* _What the exercise asks_
Take the line that contains "6 de novembro de 2015 - 17:02" as the first line and the last line of the records as the end. Please set down everything in that range exactly.

[Source material — start]

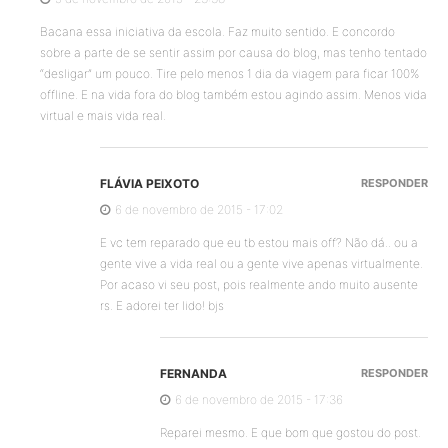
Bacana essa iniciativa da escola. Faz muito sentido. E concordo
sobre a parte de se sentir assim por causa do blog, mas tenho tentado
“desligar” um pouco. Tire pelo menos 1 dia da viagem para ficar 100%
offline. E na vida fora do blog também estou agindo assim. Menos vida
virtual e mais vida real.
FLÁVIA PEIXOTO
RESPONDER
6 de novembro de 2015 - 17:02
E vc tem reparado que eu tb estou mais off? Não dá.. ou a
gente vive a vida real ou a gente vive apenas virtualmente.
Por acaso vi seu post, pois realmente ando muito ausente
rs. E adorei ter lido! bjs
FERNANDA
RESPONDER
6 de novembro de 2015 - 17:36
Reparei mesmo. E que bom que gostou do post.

[Source material — finish]

* _Output of the task_
6 de novembro de 2015 - 17:02
E vc tem reparado que eu tb estou mais off? Não dá.. ou a
gente vive a vida real ou a gente vive apenas virtualmente.
Por acaso vi seu post, pois realmente ando muito ausente
rs. E adorei ter lido! bjs
FERNANDA
RESPONDER
6 de novembro de 2015 - 17:36
Reparei mesmo. E que bom que gostou do post.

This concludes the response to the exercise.